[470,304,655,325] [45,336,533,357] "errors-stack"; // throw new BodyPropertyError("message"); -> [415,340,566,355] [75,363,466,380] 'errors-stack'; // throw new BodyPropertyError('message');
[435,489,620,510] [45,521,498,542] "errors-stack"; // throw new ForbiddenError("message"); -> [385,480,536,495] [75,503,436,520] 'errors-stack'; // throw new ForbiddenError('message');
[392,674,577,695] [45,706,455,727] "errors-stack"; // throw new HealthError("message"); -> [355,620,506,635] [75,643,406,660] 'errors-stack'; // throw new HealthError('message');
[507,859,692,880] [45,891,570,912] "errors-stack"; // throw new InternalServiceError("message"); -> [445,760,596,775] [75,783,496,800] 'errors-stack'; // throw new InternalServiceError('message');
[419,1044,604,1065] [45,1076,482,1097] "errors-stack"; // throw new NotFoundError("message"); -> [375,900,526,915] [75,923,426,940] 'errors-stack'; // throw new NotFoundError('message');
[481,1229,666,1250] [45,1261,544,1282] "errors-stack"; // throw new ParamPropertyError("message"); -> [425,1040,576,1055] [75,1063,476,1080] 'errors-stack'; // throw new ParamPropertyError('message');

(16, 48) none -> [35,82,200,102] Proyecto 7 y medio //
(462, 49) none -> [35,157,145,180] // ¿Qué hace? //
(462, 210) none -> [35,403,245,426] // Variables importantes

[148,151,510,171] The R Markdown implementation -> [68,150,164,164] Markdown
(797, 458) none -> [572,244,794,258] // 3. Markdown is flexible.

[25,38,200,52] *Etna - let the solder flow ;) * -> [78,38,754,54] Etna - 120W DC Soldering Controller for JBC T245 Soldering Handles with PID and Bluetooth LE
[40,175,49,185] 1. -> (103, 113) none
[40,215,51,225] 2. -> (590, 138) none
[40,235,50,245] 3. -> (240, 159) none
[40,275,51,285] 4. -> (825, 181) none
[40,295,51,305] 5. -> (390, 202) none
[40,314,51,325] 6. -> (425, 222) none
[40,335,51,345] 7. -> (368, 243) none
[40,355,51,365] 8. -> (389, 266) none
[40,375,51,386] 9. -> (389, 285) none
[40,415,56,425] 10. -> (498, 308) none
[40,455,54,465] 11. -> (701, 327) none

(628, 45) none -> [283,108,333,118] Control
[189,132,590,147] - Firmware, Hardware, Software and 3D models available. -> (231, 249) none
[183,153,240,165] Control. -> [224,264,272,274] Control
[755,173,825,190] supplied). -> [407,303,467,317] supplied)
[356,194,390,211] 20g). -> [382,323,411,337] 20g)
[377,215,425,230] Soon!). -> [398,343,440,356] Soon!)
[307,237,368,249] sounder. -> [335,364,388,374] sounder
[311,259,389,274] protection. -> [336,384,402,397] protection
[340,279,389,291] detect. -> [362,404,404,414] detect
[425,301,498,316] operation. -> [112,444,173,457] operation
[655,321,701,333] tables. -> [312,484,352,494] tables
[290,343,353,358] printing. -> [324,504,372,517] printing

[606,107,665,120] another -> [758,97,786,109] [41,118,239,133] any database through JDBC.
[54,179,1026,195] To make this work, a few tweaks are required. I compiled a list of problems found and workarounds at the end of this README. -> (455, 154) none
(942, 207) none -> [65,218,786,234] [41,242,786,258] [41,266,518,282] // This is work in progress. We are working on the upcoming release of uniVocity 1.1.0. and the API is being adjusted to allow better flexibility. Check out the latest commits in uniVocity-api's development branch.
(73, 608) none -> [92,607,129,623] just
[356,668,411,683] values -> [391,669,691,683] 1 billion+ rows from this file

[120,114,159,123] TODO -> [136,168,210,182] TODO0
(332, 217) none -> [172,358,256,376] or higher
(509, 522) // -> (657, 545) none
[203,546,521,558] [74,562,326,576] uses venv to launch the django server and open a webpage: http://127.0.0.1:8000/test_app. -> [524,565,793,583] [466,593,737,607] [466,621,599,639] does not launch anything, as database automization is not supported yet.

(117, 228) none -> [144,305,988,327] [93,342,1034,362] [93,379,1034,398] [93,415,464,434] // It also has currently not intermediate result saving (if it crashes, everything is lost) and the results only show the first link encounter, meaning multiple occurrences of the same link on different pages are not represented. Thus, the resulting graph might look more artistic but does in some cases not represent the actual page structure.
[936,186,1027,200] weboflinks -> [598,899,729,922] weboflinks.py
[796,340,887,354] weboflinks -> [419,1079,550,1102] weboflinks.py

EXERCISE DESCRIPTION:
Produce a word-for-word restatement of all the records.

THE ANSWER:
[470,304,655,325] [45,336,533,357] "errors-stack"; // throw new BodyPropertyError("message"); -> [415,340,566,355] [75,363,466,380] 'errors-stack'; // throw new BodyPropertyError('message');
[435,489,620,510] [45,521,498,542] "errors-stack"; // throw new ForbiddenError("message"); -> [385,480,536,495] [75,503,436,520] 'errors-stack'; // throw new ForbiddenError('message');
[392,674,577,695] [45,706,455,727] "errors-stack"; // throw new HealthError("message"); -> [355,620,506,635] [75,643,406,660] 'errors-stack'; // throw new HealthError('message');
[507,859,692,880] [45,891,570,912] "errors-stack"; // throw new InternalServiceError("message"); -> [445,760,596,775] [75,783,496,800] 'errors-stack'; // throw new InternalServiceError('message');
[419,1044,604,1065] [45,1076,482,1097] "errors-stack"; // throw new NotFoundError("message"); -> [375,900,526,915] [75,923,426,940] 'errors-stack'; // throw new NotFoundError('message');
[481,1229,666,1250] [45,1261,544,1282] "errors-stack"; // throw new ParamPropertyError("message"); -> [425,1040,576,1055] [75,1063,476,1080] 'errors-stack'; // throw new ParamPropertyError('message');

(16, 48) none -> [35,82,200,102] Proyecto 7 y medio //
(462, 49) none -> [35,157,145,180] // ¿Qué hace? //
(462, 210) none -> [35,403,245,426] // Variables importantes

[148,151,510,171] The R Markdown implementation -> [68,150,164,164] Markdown
(797, 458) none -> [572,244,794,258] // 3. Markdown is flexible.

[25,38,200,52] *Etna - let the solder flow ;) * -> [78,38,754,54] Etna - 120W DC Soldering Controller for JBC T245 Soldering Handles with PID and Bluetooth LE
[40,175,49,185] 1. -> (103, 113) none
[40,215,51,225] 2. -> (590, 138) none
[40,235,50,245] 3. -> (240, 159) none
[40,275,51,285] 4. -> (825, 181) none
[40,295,51,305] 5. -> (390, 202) none
[40,314,51,325] 6. -> (425, 222) none
[40,335,51,345] 7. -> (368, 243) none
[40,355,51,365] 8. -> (389, 266) none
[40,375,51,386] 9. -> (389, 285) none
[40,415,56,425] 10. -> (498, 308) none
[40,455,54,465] 11. -> (701, 327) none

(628, 45) none -> [283,108,333,118] Control
[189,132,590,147] - Firmware, Hardware, Software and 3D models available. -> (231, 249) none
[183,153,240,165] Control. -> [224,264,272,274] Control
[755,173,825,190] supplied). -> [407,303,467,317] supplied)
[356,194,390,211] 20g). -> [382,323,411,337] 20g)
[377,215,425,230] Soon!). -> [398,343,440,356] Soon!)
[307,237,368,249] sounder. -> [335,364,388,374] sounder
[311,259,389,274] protection. -> [336,384,402,397] protection
[340,279,389,291] detect. -> [362,404,404,414] detect
[425,301,498,316] operation. -> [112,444,173,457] operation
[655,321,701,333] tables. -> [312,484,352,494] tables
[290,343,353,358] printing. -> [324,504,372,517] printing

[606,107,665,120] another -> [758,97,786,109] [41,118,239,133] any database through JDBC.
[54,179,1026,195] To make this work, a few tweaks are required. I compiled a list of problems found and workarounds at the end of this README. -> (455, 154) none
(942, 207) none -> [65,218,786,234] [41,242,786,258] [41,266,518,282] // This is work in progress. We are working on the upcoming release of uniVocity 1.1.0. and the API is being adjusted to allow better flexibility. Check out the latest commits in uniVocity-api's development branch.
(73, 608) none -> [92,607,129,623] just
[356,668,411,683] values -> [391,669,691,683] 1 billion+ rows from this file

[120,114,159,123] TODO -> [136,168,210,182] TODO0
(332, 217) none -> [172,358,256,376] or higher
(509, 522) // -> (657, 545) none
[203,546,521,558] [74,562,326,576] uses venv to launch the django server and open a webpage: http://127.0.0.1:8000/test_app. -> [524,565,793,583] [466,593,737,607] [466,621,599,639] does not launch anything, as database automization is not supported yet.

(117, 228) none -> [144,305,988,327] [93,342,1034,362] [93,379,1034,398] [93,415,464,434] // It also has currently not intermediate result saving (if it crashes, everything is lost) and the results only show the first link encounter, meaning multiple occurrences of the same link on different pages are not represented. Thus, the resulting graph might look more artistic but does in some cases not represent the actual page structure.
[936,186,1027,200] weboflinks -> [598,899,729,922] weboflinks.py
[796,340,887,354] weboflinks -> [419,1079,550,1102] weboflinks.py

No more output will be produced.